Attorney general candidate Jon Richards made a stop in Eau Claire to speak to college democrats Friday.
Democrat Dane County district attorney Ismael Ozanne, announced his candidacy Nov. 7.
Richards and Ozanne will face Republican Waukesha District Attorney Brad Schimel in the Nov. 4, 2014 election, after Attorney General J.B. Van Hollen announced last month he won’t seek a third term.
It’s the first open attorney general race since 2002.
Richards has worked in the state legislature for the past 15 years, including tenure on the state Joint Finance Committee. He taught English in Japan and worked with Mother Theresa in India.
“I think the office of the attorney general is an important place to defend basic human values,” Richards said. “Like equal protection under the law. Our current attorney general is not upholding that law.”
All three candidates listed heroin as a primary problem in Wisconsin. Each candidate favors drug courts as a way to rehabilitate offenders.
“We need to provide resources to local law enforcement officers to address this problem,” Richards said. “We need to punish people who are trafficking heroin, but we need to do everything we can to get people off the cycle of addiction to heroin.”

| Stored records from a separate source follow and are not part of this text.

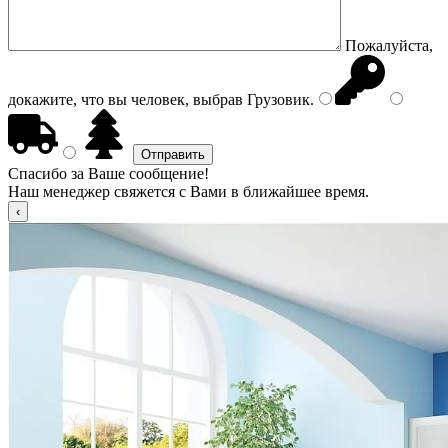
Пожалуйста,
докажите, что вы человек, выбрав
Грузовик
.
Спасибо за Ваше сообщение!
Наш менеджер свяжется с Вами в ближайшее время.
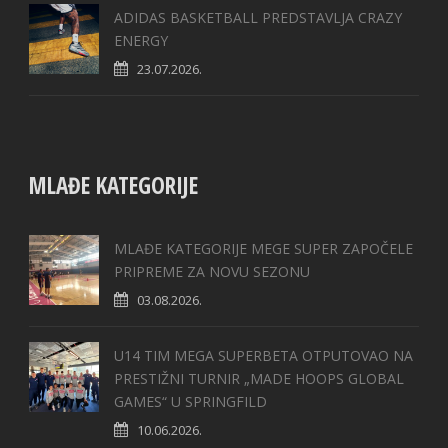
ADIDAS BASKETBALL PREDSTAVLJA CRAZY
ENERGY
23.07.2026.
MLAĐE KATEGORIJE
MLAĐE KATEGORIJE MEGE SUPER ZAPOČELE
PRIPREME ZA NOVU SEZONU
03.08.2026.
U14 TIM MEGA SUPERBETA OTPUTOVAO NA
PRESTIŽNI TURNIR „MADE HOOPS GLOBAL
GAMES“ U SPRINGFILD
10.06.2026.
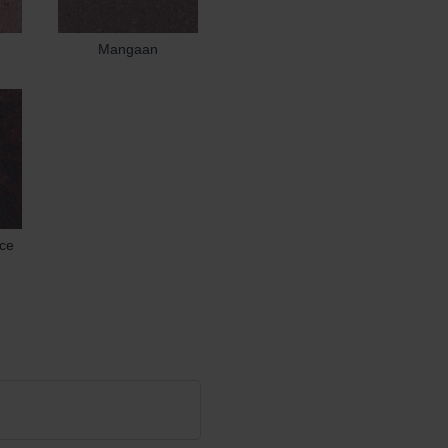
Mangaan
ce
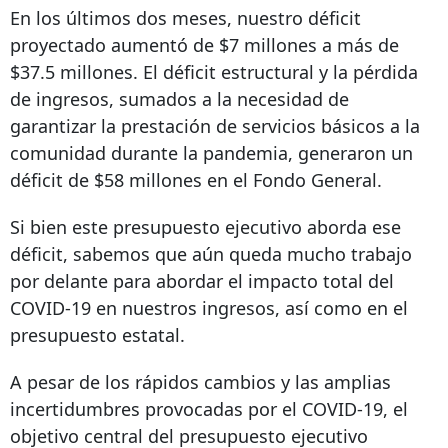
En los últimos dos meses, nuestro déficit
proyectado aumentó de $7 millones a más de
$37.5 millones. El déficit estructural y la pérdida
de ingresos, sumados a la necesidad de
garantizar la prestación de servicios básicos a la
comunidad durante la pandemia, generaron un
déficit de $58 millones en el Fondo General.
Si bien este presupuesto ejecutivo aborda ese
déficit, sabemos que aún queda mucho trabajo
por delante para abordar el impacto total del
COVID-19 en nuestros ingresos, así como en el
presupuesto estatal.
A pesar de los rápidos cambios y las amplias
incertidumbres provocadas por el COVID-19, el
objetivo central del presupuesto ejecutivo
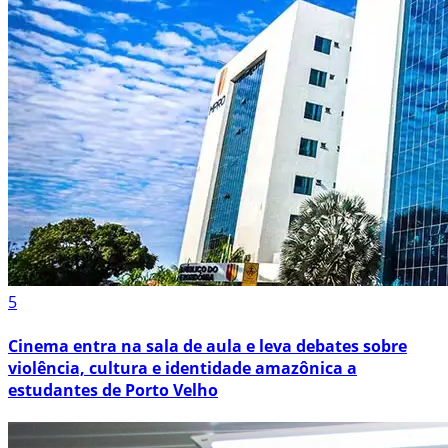
5
Cinema entra na sala de aula e leva debates sobre
violência, cultura e identidade amazônica a
estudantes de Porto Velho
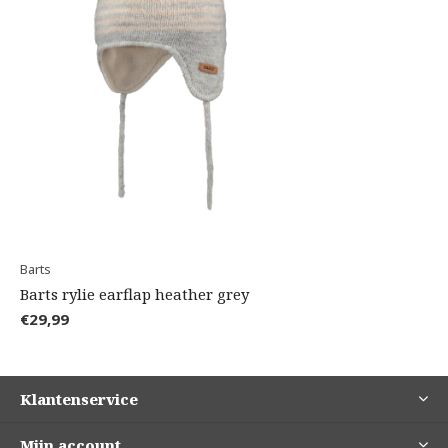
Barts
Barts rylie earflap heather grey
€29,99
Klantenservice
Mijn account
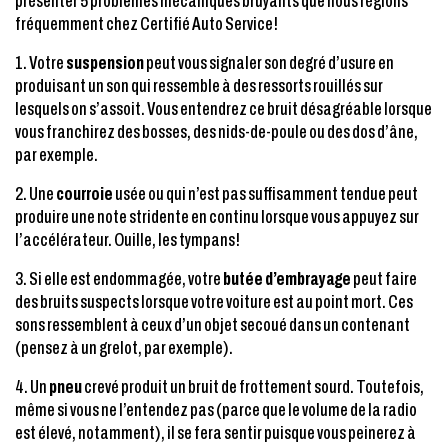
présenter 5 problèmes mécaniques bruyants que nous réglons
fréquemment chez Certifié Auto Service!
1. Votre
suspension
peut vous signaler son degré d’usure en
produisant un son qui ressemble à des ressorts rouillés sur
lesquels on s’assoit. Vous entendrez ce bruit désagréable lorsque
vous franchirez des bosses, des nids-de-poule ou des dos d’âne,
par exemple.
2. Une
courroie
usée ou qui n’est pas suffisamment tendue peut
produire une note stridente en continu lorsque vous appuyez sur
l’accélérateur. Ouille, les tympans!
3. Si elle est endommagée, votre
butée d’embrayage
peut faire
des bruits suspects lorsque votre voiture est au point mort. Ces
sons ressemblent à ceux d’un objet secoué dans un contenant
(pensez à un grelot, par exemple).
4. Un
pneu
crevé produit un bruit de frottement sourd. Toutefois,
même si vous ne l’entendez pas (parce que le volume de la radio
est élevé, notamment), il se fera sentir puisque vous peinerez à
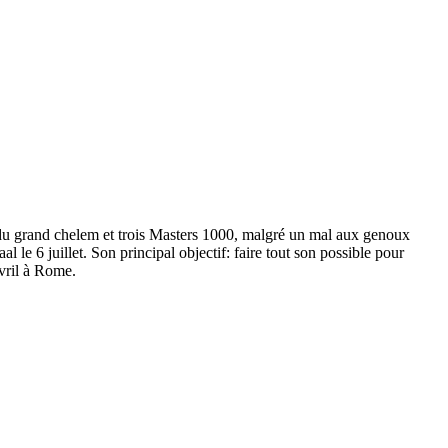
 du grand chelem et trois Masters 1000, malgré un mal aux genoux
 le 6 juillet. Son principal objectif: faire tout son possible pour
avril à Rome.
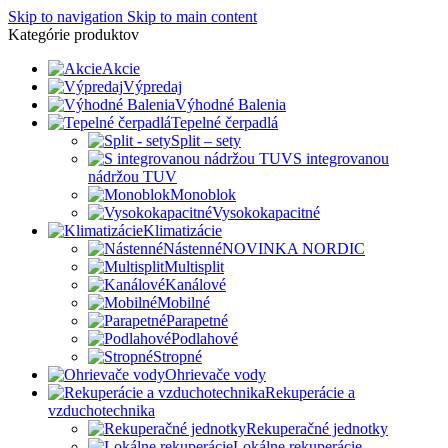
Skip to navigation
Skip to main content
Kategórie produktov
Akcie
Výpredaj
Výhodné Balenia
Tepelné čerpadlá
Split – sety
S integrovanou
nádržou TUV
Monoblok
Vysokokapacitné
Klimatizácie
Nástenné
NOVINKA NORDIC
Multisplit
Kanálové
Mobilné
Parapetné
Podlahové
Stropné
Ohrievače vody
Rekuperácie a
vzduchotechnika
Rekuperačné jednotky
Lokálne rekuperácie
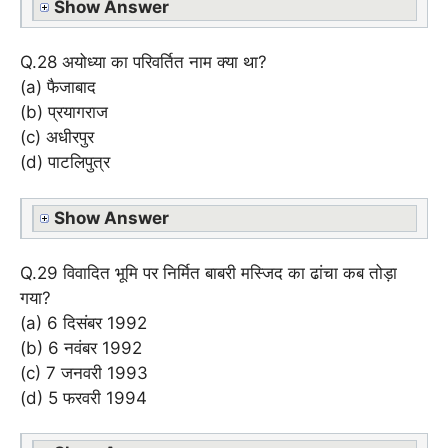
Show Answer
Q.28 अयोध्या का परिवर्तित नाम क्या था?
(a) फैजाबाद
(b) प्रयागराज
(c) अधीरपुर
(d) पाटलिपुत्र
Show Answer
Q.29 विवादित भूमि पर निर्मित बाबरी मस्जिद का ढांचा कब तोड़ा
गया?
(a) 6 दिसंबर 1992
(b) 6 नवंबर 1992
(c) 7 जनवरी 1993
(d) 5 फरवरी 1994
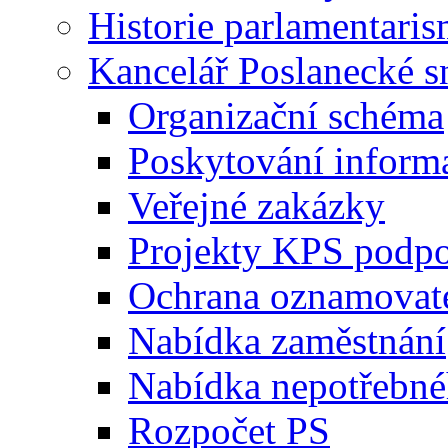
Historie parlamentaris
Kancelář Poslanecké 
Organizační schéma
Poskytování inform
Veřejné zakázky
Projekty KPS podp
Ochrana oznamovat
Nabídka zaměstnání
Nabídka nepotřebné
Rozpočet PS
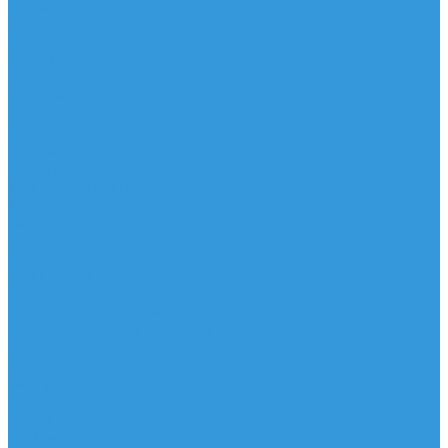
Доски
Паруса
Комплекты
Мачты
Гик
Плавник
Фойлы
Удлинитель
Шарнир
Защита
Трапеционные петли
Трапеция
Аксессуары
Запчасти
Для Доски
Для Паруса
Для Гика
Для Фойла и Плавника
Для Удлинителя и Шарнира
Шайбы/Винты/Закладные
Чехлы
Вингфоил
Доски
Винги
Фойлы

Schimel served for about seven years as Waukesha County’s district attorney and 16 years before that as assistant
district attorney.
“It’s important for the Attorney General to be competant and effective to protect the economy and citizens from government overreach,” Schimel said.

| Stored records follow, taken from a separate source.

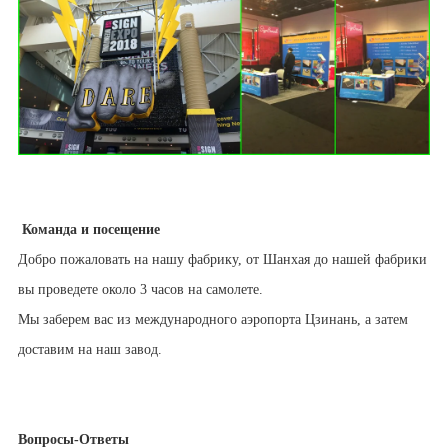
Команда и посещение
Добро пожаловать на нашу фабрику, от Шанхая до нашей фабрики
вы проведете около 3 часов на самолете.
Мы заберем вас из международного аэропорта Цзинань, а затем
доставим на наш завод.
Вопросы-Ответы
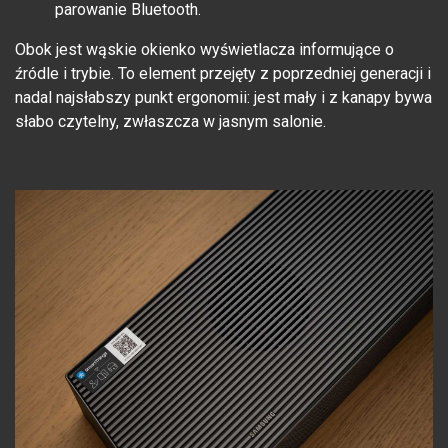
parowanie Bluetooth.
Obok jest wąskie okienko wyświetlacza informujące o
źródle i trybie. To element przejęty z poprzedniej generacji i
nadal najsłabszy punkt ergonomii: jest mały i z kanapy bywa
słabo czytelny, zwłaszcza w jasnym salonie.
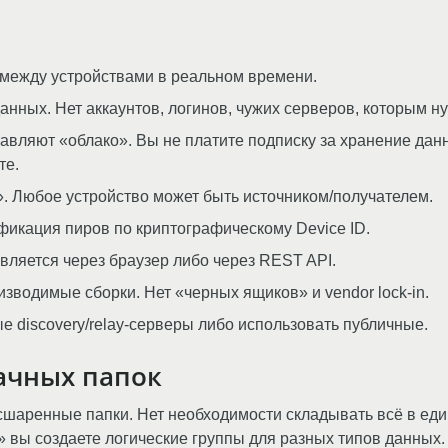
 между устройствами в реальном времени.
анных. Нет аккаунтов, логинов, чужих серверов, которым н
авляют «облако». Вы не платите подписку за хранение данн
те.
. Любое устройство может быть источником/получателем.
икация пиров по криптографическому Device ID.
ляется через браузер либо через REST API.
зводимые сборки. Нет «черных ящиков» и vendor lock‑in.
 discovery/relay-серверы либо использовать публичные.
ачных папок
асшаренные папки. Нет необходимости складывать всё в ед
 вы создаете логические группы для разных типов данных.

Melissa Mulliken, a senior strategist for the Ozanne campaign said Ozanne’s biggest concern is public safety. She said Ozanne would push against “racial disparities” as attorney general.
“There’s no civil rights division of the attorney general’s office,” Mulliken said. “District Attorney Ozanne feels there should be no second class citizens.”

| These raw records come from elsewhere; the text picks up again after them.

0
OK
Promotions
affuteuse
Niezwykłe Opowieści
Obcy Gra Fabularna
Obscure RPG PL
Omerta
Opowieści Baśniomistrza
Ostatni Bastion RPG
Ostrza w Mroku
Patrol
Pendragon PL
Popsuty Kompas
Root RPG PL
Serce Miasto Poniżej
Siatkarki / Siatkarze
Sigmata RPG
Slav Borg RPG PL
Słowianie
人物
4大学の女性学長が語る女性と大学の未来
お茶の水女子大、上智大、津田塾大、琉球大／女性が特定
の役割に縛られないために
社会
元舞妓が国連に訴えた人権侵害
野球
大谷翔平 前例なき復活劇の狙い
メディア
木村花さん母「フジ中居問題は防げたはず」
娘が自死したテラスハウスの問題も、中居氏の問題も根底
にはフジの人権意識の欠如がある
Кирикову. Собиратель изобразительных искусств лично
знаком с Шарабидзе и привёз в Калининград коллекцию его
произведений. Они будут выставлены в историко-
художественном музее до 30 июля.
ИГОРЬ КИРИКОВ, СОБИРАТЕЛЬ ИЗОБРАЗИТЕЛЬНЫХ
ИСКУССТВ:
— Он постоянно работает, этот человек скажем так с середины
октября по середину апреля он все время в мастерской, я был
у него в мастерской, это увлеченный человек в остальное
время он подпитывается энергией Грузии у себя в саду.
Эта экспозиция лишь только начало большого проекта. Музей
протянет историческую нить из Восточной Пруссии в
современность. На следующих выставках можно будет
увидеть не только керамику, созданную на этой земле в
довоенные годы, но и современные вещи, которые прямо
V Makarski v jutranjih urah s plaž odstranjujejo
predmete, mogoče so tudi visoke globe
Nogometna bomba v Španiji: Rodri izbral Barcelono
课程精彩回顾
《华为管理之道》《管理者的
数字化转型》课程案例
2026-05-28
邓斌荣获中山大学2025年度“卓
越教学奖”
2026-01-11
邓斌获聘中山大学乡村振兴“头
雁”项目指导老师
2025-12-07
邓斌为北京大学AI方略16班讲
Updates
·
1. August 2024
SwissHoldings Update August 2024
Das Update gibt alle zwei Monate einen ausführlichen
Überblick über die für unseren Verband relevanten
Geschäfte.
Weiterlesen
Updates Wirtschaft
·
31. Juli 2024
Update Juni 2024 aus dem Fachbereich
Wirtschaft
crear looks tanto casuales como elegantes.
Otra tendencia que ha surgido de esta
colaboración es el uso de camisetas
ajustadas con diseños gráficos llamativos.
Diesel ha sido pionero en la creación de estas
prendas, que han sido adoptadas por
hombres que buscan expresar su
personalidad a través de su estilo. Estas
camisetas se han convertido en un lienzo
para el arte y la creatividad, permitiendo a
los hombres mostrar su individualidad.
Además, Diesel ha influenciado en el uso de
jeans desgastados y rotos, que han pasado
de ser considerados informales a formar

The next district attorney will decide whether to take legal action on a number of hot issues Wisconsin’s legislature passed in the last two years.
Among these, the three candidates differ cheifly on abortion and voter ID legislation.
Richards and Ozanne are pro-choice.
Richards won a Planned Parenthood Voice For Choice award. His mom was also a Planned Parenthood nurse ractitioner.
“I’ve always believed women have the right to make their own healthcare choices,” Richards said. “It’s concerning to see how deep they are interfering with those choices to the point of physically invading a woman’s body. I think that takes us in the wrong direction as a state.”
Schimel, on the other hand, doesn’t. He has two daughters, both adopted from teenage mothers.
“I have two amazing daughters thanks to those women,” Schimel said. “If I win I will uphold the law of the land.”
Schimel supports recent voter ID legislation. He said it’s important to make law that allow the Attorney General to go after voter fraud.
Richards and Ozanne both oppose a voter ID bill that could require a voters to bring a photo ID with them to the polls.
“One of our core values as a society is, everyone who is eligible to vote should be able to vote,” Richards said. “I think the voter id law we have in place right now I think it goes too far.”